WHAT TO WORK ON: Your answer must consist of exactly the lines below, starting with the line with "(DEF) by DICKINSON, HUNTER | | | |" and going on through the line with "XAVIER [PNT] |", and nothing else.

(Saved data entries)
▼

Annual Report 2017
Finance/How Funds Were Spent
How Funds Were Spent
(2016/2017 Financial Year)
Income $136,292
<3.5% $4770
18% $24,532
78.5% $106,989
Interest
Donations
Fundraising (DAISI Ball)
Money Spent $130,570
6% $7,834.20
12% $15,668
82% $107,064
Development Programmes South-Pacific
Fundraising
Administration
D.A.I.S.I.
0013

▲
▼

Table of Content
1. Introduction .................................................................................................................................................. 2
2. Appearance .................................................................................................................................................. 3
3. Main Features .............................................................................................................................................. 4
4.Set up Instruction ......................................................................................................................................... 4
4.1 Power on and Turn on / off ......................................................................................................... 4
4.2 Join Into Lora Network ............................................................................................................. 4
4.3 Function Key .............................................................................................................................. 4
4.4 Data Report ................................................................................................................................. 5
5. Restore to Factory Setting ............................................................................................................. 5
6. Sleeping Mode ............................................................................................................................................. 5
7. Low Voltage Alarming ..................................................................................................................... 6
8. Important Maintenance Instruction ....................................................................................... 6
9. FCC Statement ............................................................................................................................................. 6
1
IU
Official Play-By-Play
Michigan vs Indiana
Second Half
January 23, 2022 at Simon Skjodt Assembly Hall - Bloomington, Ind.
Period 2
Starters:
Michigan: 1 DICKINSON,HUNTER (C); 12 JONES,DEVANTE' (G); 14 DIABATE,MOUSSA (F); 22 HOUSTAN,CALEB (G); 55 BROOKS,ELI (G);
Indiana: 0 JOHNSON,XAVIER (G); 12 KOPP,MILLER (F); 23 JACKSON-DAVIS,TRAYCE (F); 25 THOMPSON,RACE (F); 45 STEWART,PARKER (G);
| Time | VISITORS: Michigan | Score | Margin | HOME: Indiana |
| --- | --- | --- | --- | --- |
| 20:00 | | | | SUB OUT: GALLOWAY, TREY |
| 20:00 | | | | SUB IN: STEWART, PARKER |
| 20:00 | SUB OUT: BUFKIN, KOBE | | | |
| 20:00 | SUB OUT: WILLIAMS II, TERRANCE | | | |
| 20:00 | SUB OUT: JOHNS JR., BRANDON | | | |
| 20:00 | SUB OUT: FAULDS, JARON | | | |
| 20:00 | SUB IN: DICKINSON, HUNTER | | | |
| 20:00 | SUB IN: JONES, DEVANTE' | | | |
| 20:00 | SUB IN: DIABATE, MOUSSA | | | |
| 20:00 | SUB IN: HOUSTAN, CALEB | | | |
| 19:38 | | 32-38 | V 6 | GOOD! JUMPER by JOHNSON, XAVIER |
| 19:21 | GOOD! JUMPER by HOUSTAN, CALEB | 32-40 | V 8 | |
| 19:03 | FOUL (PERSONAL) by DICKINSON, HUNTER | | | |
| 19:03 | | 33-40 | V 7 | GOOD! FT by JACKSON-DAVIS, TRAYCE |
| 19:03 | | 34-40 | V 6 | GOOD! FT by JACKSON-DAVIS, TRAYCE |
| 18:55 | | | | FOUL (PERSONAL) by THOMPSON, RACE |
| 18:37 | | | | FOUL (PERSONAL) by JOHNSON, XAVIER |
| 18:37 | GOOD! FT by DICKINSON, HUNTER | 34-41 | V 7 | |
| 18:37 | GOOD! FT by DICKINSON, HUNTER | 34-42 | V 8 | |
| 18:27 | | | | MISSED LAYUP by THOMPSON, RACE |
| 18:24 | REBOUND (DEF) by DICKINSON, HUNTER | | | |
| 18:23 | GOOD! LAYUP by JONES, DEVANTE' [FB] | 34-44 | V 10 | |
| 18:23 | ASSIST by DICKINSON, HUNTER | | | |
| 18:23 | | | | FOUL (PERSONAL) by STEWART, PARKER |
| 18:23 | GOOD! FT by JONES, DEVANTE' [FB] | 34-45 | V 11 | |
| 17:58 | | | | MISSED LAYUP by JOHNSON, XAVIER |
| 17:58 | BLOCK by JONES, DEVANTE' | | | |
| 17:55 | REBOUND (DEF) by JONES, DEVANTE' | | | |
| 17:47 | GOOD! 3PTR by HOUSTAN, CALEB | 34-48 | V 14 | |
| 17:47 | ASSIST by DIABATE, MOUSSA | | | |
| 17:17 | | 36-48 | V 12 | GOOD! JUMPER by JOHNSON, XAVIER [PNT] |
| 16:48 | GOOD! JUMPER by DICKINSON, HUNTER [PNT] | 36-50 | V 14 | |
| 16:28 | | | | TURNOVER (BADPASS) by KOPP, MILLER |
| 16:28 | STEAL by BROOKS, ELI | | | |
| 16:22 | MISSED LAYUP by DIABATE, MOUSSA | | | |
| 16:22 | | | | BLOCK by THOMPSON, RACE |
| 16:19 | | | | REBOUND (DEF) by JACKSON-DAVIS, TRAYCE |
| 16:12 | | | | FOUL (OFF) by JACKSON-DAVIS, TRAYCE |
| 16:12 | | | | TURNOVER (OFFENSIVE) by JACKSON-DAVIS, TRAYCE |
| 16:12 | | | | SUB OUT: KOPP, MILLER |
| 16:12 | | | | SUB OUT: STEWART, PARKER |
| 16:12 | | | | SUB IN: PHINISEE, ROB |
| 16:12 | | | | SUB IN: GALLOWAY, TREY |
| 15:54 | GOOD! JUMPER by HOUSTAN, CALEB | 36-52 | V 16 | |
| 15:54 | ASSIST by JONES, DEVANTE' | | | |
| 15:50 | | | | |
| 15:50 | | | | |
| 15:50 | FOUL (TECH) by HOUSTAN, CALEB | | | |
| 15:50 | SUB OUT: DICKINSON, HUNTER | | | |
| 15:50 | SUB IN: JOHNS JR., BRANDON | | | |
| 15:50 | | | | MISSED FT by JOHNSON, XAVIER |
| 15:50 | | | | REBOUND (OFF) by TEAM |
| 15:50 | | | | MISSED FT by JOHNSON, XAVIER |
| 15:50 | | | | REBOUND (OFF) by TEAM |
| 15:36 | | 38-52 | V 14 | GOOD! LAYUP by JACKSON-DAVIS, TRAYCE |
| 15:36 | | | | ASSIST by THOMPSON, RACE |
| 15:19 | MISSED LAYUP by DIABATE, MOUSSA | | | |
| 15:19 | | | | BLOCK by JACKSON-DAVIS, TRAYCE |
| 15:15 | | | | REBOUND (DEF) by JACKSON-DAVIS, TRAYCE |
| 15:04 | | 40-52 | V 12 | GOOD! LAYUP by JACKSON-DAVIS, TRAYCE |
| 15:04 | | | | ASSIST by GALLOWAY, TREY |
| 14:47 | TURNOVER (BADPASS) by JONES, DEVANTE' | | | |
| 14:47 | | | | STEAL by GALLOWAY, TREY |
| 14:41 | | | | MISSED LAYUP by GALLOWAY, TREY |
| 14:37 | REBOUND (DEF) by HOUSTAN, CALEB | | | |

▲

REPLY TO THE EXERCISE:
| 18:24 | REBOUND (DEF) by DICKINSON, HUNTER | | | |
| 18:23 | GOOD! LAYUP by JONES, DEVANTE' [FB] | 34-44 | V 10 | |
| 18:23 | ASSIST by DICKINSON, HUNTER | | | |
| 18:23 | | | | FOUL (PERSONAL) by STEWART, PARKER |
| 18:23 | GOOD! FT by JONES, DEVANTE' [FB] | 34-45 | V 11 | |
| 17:58 | | | | MISSED LAYUP by JOHNSON, XAVIER |
| 17:58 | BLOCK by JONES, DEVANTE' | | | |
| 17:55 | REBOUND (DEF) by JONES, DEVANTE' | | | |
| 17:47 | GOOD! 3PTR by HOUSTAN, CALEB | 34-48 | V 14 | |
| 17:47 | ASSIST by DIABATE, MOUSSA | | | |
| 17:17 | | 36-48 | V 12 | GOOD! JUMPER by JOHNSON, XAVIER [PNT] |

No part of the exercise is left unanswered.